▸ **TAREAS PENDIENTES**:
1 > Responde estas preguntas sobre el texto del rendimiento agrícola global:
(a) ¿Qué mide el estudio en lugar de toneladas por hectárea?
(b) A escala mundial, ¿qué porcentaje de las calorías de los cultivos se destina a alimentar animales?
(c) ¿A cuántas personas más podría alimentar la reorientación de los cultivos hacia el consumo humano directo?
2 > Escribe la continuación del texto sobre el rendimiento agrícola global a partir de su última oración.

▸ **TEXTO PROPORCIONADO**:
= = = =

Qué es

Estudio que recalcula el rendimiento agrícola global: en lugar de medir toneladas por hectárea, mide personas alimentadas por hectárea, siguiendo las calorías desde el cultivo hasta el plato. Aporta la cifra clave para el punto de conversión alimentaria de la objeción.

Hallazgos relevantes

  • A escala mundial, el 36 % de las calorías de los cultivos se destina a alimentar animales, pero solo el 12 % de esas calorías vuelve a la dieta humana en forma de carne y lácteos. El resto se pierde en la conversión animal.
  • Reorientar los cultivos que hoy van a pienso y biocombustible hacia el consumo humano directo podría aumentar las calorías disponibles en torno a un 70 %, suficiente para alimentar a unos 4.000 millones de personas más.
  • La lectura para la objeción es directa: comer animales implica cultivar y «cosechar» muchas más plantas que comerlas directamente, porque el animal es un intermediario que gasta la mayor parte de esas calorías en mantenerse.

= = = =

▸ **EXTRACTO DE DATOS**:
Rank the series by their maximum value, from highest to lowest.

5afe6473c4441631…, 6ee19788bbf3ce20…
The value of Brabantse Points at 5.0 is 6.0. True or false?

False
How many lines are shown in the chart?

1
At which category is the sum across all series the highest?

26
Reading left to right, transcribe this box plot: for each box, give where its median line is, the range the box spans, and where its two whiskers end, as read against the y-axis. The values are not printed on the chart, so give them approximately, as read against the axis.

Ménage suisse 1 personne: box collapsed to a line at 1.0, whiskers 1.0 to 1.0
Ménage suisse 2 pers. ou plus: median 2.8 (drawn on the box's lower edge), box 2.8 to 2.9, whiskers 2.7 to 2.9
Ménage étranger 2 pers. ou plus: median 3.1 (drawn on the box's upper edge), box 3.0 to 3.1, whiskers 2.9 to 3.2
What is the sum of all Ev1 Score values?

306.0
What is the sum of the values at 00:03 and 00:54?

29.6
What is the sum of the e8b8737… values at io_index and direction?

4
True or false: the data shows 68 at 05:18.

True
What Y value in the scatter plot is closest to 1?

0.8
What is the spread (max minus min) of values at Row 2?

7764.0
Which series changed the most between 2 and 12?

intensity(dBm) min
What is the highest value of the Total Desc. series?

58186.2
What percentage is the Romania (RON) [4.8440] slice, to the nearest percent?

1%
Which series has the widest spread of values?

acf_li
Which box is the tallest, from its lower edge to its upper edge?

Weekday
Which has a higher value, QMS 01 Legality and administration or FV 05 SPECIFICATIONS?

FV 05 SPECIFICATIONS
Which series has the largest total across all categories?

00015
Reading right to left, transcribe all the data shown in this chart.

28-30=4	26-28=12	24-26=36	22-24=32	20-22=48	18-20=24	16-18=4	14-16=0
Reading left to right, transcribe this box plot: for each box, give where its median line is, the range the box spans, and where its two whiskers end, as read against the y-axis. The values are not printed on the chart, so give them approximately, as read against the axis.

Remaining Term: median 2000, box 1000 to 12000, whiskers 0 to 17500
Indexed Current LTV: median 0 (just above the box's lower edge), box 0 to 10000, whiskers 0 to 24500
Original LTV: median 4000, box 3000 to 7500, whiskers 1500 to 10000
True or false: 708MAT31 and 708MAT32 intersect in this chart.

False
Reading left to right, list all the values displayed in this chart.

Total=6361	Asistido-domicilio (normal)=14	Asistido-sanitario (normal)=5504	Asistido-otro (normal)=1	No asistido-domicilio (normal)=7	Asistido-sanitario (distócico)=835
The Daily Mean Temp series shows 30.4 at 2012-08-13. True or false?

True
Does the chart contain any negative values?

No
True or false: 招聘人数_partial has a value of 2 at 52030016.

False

= = = =

▸ **RESPUESTAS EN ORDEN**:
1 >
(a) Mide personas alimentadas por hectárea.
(b) El 36 %.
(c) A unos 4.000 millones de personas más.

2 >
Cómo se usa

Sostiene el tramo tu quoque / reductio: si de verdad preocupara el daño a las plantas, la dieta que menos plantas consume es la vegana, no la que las hace pasar antes por un animal. Aporta la magnitud (36 % → 12 %) en lugar de la afirmación vaga «la ganadería usa más plantas».

Limitaciones

  • Trabaja con medias globales de reparto de calorías; el ratio concreto varía mucho según especie animal y sistema de producción (no es igual un rumiante a pasto que un cerdo a pienso).
  • Parte del pienso procede de subproductos o de pastos no directamente comestibles por humanos, matiz que el dato agregado no captura por completo.
  • Es un análisis de flujo de calorías, no un estudio sobre sensibilidad vegetal: refuerza el argumento comparativo, no la premisa sobre el dolor.